Roger Sandilands wrote: "[Young defined 'credit' as currency plus demand
deposits, and was a critic of Edwin Cannan for focussing only on
currency, and would no doubt equally fault James on this score.]"
Young might have believed in the genuineness of his criticism of
distinguishing money (cash or currency) from "credit." But does that
make him correct? I think the classical distinction is more useful.
Credit is the facility to make a purchase (or obtain a good or service)
without money (cash), thus a liability of the user. But a user of cash
incurs no liability. Cash is the holder's asset, just as is the demand
deposit for its owner. But when one writes a check to make a purchase,
one is using an "instrument of credit," incurring a liability in the
process. (That's why one's driver's license is usually required in the
U.S.to employ the means of payment.)
Now a central bank may vary the quantity of money (currency) in an
economy by expanding or contracting its "credit." But, given the
quantity of money (currency), the volume of credit may contract or
expand depending upon the flow of savings or financial institutions' own
demand for reserves (cash) -- withholdings from the public's deposits
with them. And whereas variations in a central bank's credit (currency)
creation have more direct effects on the price level, the same does not
follow from variations in private sector's credit (savings). Only
private sector's demand to hoard cash does. Thus, I find the classical
distinction between money (currency), which derives from a modern
central bank's credit creation, and demand deposits (part of private
sector 'savings') more analytically useful.
On Currie's contributions to the literature, Sandilands suggests: "Maybe
James will first read chapter 12 of David Laidler's _Fabricating the
Keynesian Revolution_ for an account of Currie's considerable
contributions to the literature on monetary and fiscal theory and
policy, or chapters 2 and 3 of my 1990 biography."

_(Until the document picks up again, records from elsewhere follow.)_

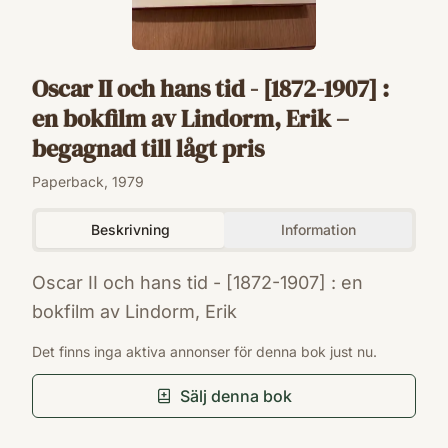
Oscar II och hans tid - [1872-1907] :
en bokfilm av Lindorm, Erik –
begagnad till lågt pris
Paperback, 1979
Beskrivning
Information
Oscar II och hans tid - [1872-1907] : en
bokfilm av Lindorm, Erik
ISBN
Det finns inga aktiva annonser för denna bok just nu.
9146133755
Förlag
Sälj denna bok
Wahlström & Widstrand
Utgivningsår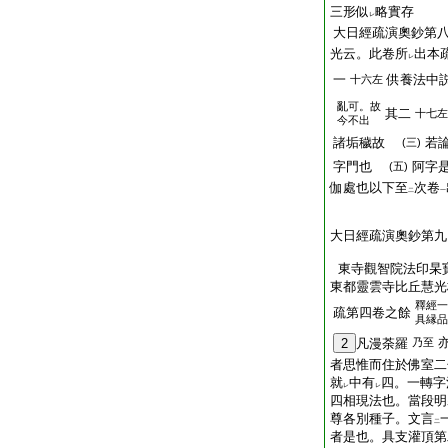
三形似
略實存
レ
大日經疏演奧鈔第
光云。此卷所
出本
レ
一
供養法中
十六左
亂可。故
其二
十七左
今不出
諸垢穢故
若
(三)
字門也
阿字
(五)
伽處也以下至
次卷
二
一
大日經疏演奧鈔第九
東寺觀智院法印杲
東都靈雲寺比丘慧光
釋經一
疏第四卷之餘
具縁品
2
凡漫荼羅
乃至
者思惟而住於佛室二
就
中有
四。一轉字
レ
レ
四相現法也。當段明
尊各別種子。文言
二
者是也。具支灌頂第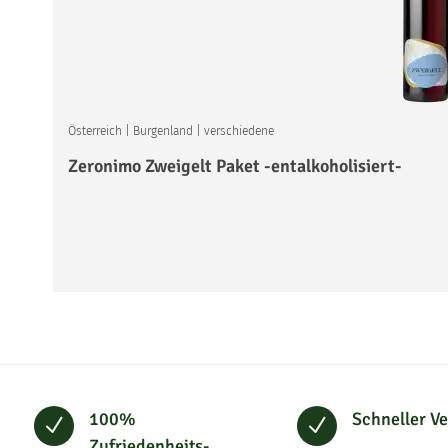
Österreich
|
Burgenland
|
verschiedene
Zeronimo Zweigelt Paket -entalkoholisiert-
100%
Schneller V
N
N
Zufriedenheits-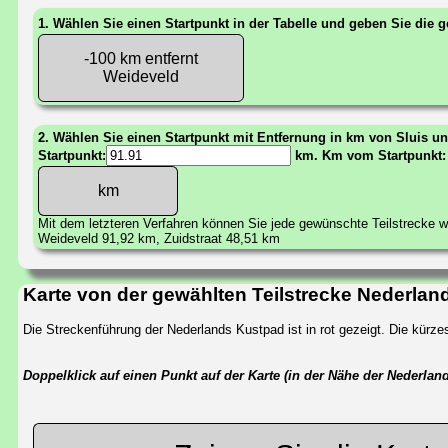
1. Wählen Sie einen Startpunkt in der Tabelle und geben Sie die
-100 km entfernt
Weideveld
2. Wählen Sie einen Startpunkt mit Entfernung in km von Sluis u
Startpunkt:
km. Km vom Startpunkt
Mit dem letzteren Verfahren können Sie jede gewünschte Teilstrecke 
Weideveld 91,92 km, Zuidstraat 48,51 km
Karte von der gewählten Teilstrecke Nederla
Die Streckenführung der Nederlands Kustpad ist in rot gezeigt. Die kür
Doppelklick auf einen Punkt auf der Karte (in der Nähe der Nederla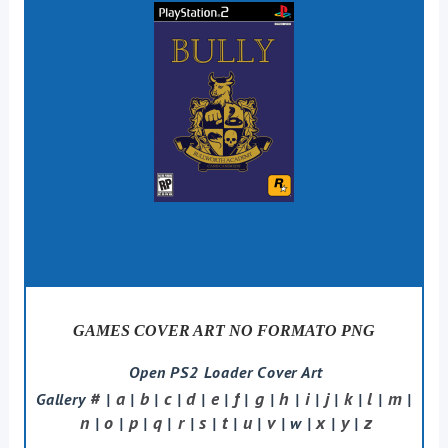
GAMES COVER ART NO FORMATO PNG
Open PS2 Loader Cover Art
#
a
b
c
d
e
f
g
h
i
j
k
l
m
Gallery
|
|
|
|
|
|
|
|
|
|
|
|
|
|
n
o
p
q
r
s
t
u
v
x
y
z
|
|
|
|
|
|
|
|
| w |
|
|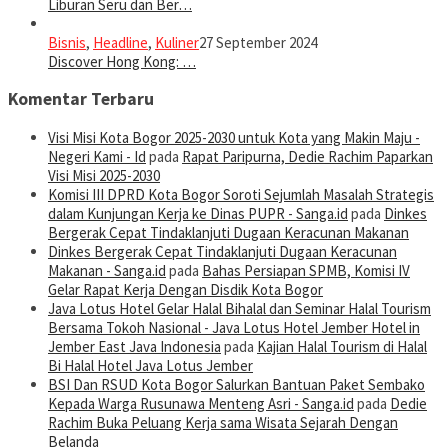
Liburan Seru dan Ber…
Bisnis
,
Headline
,
Kuliner
27 September 2024
Discover Hong Kong: …
Komentar Terbaru
Visi Misi Kota Bogor 2025-2030 untuk Kota yang Makin Maju -
Negeri Kami - Id
pada
Rapat Paripurna, Dedie Rachim Paparkan
Visi Misi 2025-2030
Komisi III DPRD Kota Bogor Soroti Sejumlah Masalah Strategis
dalam Kunjungan Kerja ke Dinas PUPR - Sanga.id
pada
Dinkes
Bergerak Cepat Tindaklanjuti Dugaan Keracunan Makanan
Dinkes Bergerak Cepat Tindaklanjuti Dugaan Keracunan
Makanan - Sanga.id
pada
Bahas Persiapan SPMB, Komisi IV
Gelar Rapat Kerja Dengan Disdik Kota Bogor
Java Lotus Hotel Gelar Halal Bihalal dan Seminar Halal Tourism
Bersama Tokoh Nasional - Java Lotus Hotel Jember Hotel in
Jember East Java Indonesia
pada
Kajian Halal Tourism di Halal
Bi Halal Hotel Java Lotus Jember
BSI Dan RSUD Kota Bogor Salurkan Bantuan Paket Sembako
Kepada Warga Rusunawa Menteng Asri - Sanga.id
pada
Dedie
Rachim Buka Peluang Kerja sama Wisata Sejarah Dengan
Belanda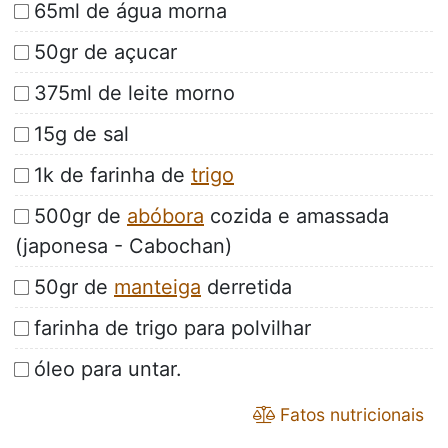
65ml de água morna
50gr de açucar
375ml de leite morno
15g de sal
1k de farinha de
trigo
500gr de
abóbora
cozida e amassada
(japonesa - Cabochan)
50gr de
manteiga
derretida
farinha de trigo para polvilhar
óleo para untar.
Fatos nutricionais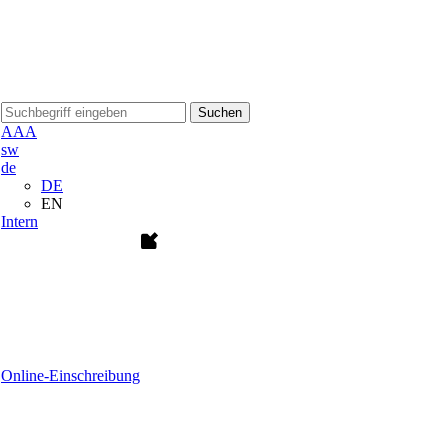
Suchen
A
A
A
sw
de
DE
EN
Intern
Online-Einschreibung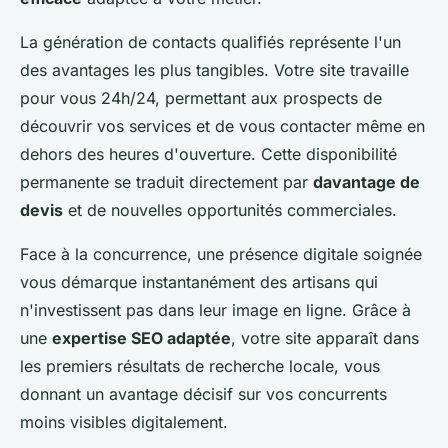
La génération de contacts qualifiés représente l'un
des avantages les plus tangibles. Votre site travaille
pour vous 24h/24, permettant aux prospects de
découvrir vos services et de vous contacter même en
dehors des heures d'ouverture. Cette disponibilité
permanente se traduit directement par
davantage de
devis
et de nouvelles opportunités commerciales.
Face à la concurrence, une présence digitale soignée
vous démarque instantanément des artisans qui
n'investissent pas dans leur image en ligne. Grâce à
une
expertise SEO adaptée
, votre site apparaît dans
les premiers résultats de recherche locale, vous
donnant un avantage décisif sur vos concurrents
moins visibles digitalement.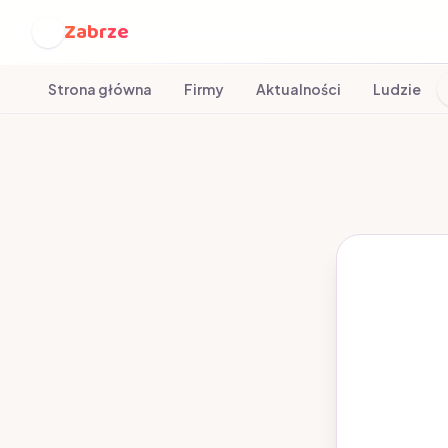
Zabrze
Z
Strona główna
Firmy
Aktualności
Ludzie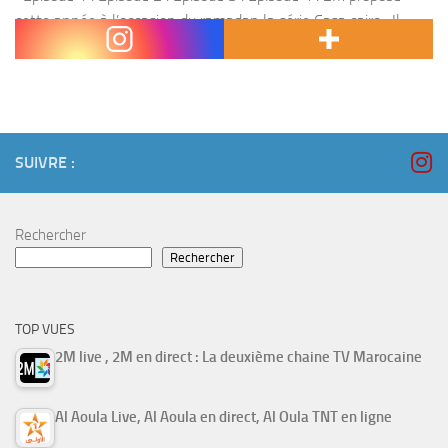
cette année à l’occasion du ramadan la série Casa cairo . Il
s’agit d’une série de 4 épisodes ,...
SUIVRE :
Rechercher
Rechercher
TOP VUES
2M live , 2M en direct : La deuxième chaine TV Marocaine
Al Aoula Live, Al Aoula en direct, Al Oula TNT en ligne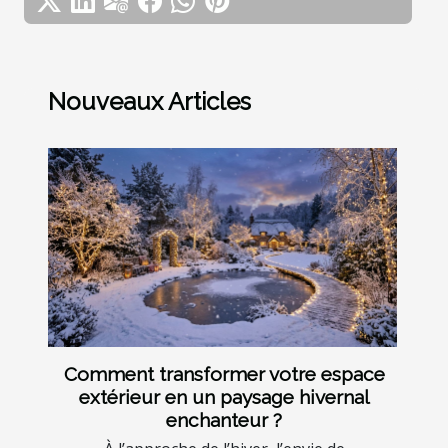
Nouveaux Articles
Comment transformer votre espace
extérieur en un paysage hivernal
enchanteur ?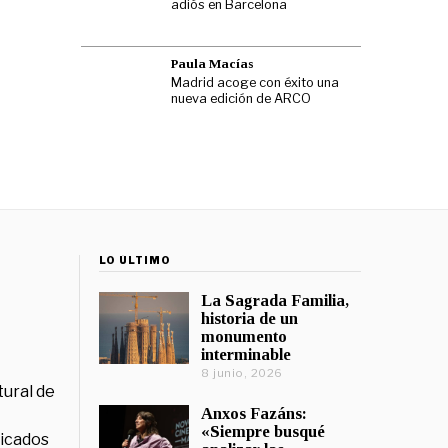
adiós en Barcelona
Paula Macías
Madrid acoge con éxito una
nueva edición de ARCO
LO ÚLTIMO
La Sagrada Familia,
historia de un
monumento
interminable
8 junio, 2026
tural de
Anxos Fazáns:
«Siempre busqué
licados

I wonder if Sandilands has in mind chapter 9 of Laidler's book rather
than 12 (on IS-LM). I did read that as well as his biography and
Laidler's 1993 article on the origins of the Chicago School. Besides
Laidler's and Sandilands' 2002 /HOPE/ article on the 1932 Harvard
Memorandum, it was those sources I had in mind when I made my comment
about "much too much" being made about Currie's contributions to our
understanding of the necessary monetary mechanism to deal with a
depression. I remain puzzled by comments like, the 1932 document to
which Currie contributed was "evidence about an *original* and
provocative element in the macroeconomic thought of an important
intellectual center, namely, Harvard, in the early years of the
depression" (Laidler and Sandilands 2002, 516), when all Currie,
Ellsworth, and White did was mostly to have applied the quantity theory
of money. Indeed, Currie (1934, 4) himself subsequently wrote: "The
logic of practically all monetary theories of the business cycle called
for an energetic expansion of money in 1930-33." And such monetary
theory was well known to the likes of Fisher, Viner, Mints, and Knight
in the U.S., and numerous others, including Hawtrey, Pigou, and
Robertson in the U.K. In fact, I trace the principle all the way back
to David Hume (1752), especially on the "good policy of the magistrate"
to sustain the price level from falling.
Incidentally, I just noticed from Robert Leeson's piece on the web, the
fact that Currie considered himself "a Keynesian from way back ... my
theoretical approach had been influenced by Keynes since my London
School of Economics days in 1922-25" and he was "using [Keynes's]
Treatise in classes at Harvard." On the other hand, I read Laidler and
Sandilands as strenuously attempting to distance Currie from Keynes's
influence. Further material in my efforts to correct the view of Currie
that Sandilands has written, especially in a way that would make it
acceptable for publication; read, "getting past the referees."
Meanwhile, I plead guilty to my "rather overweening self-belief" in
being able to succeed in the task. Isn't that a prerequisite for anyone
who undertakes to challenge established authority?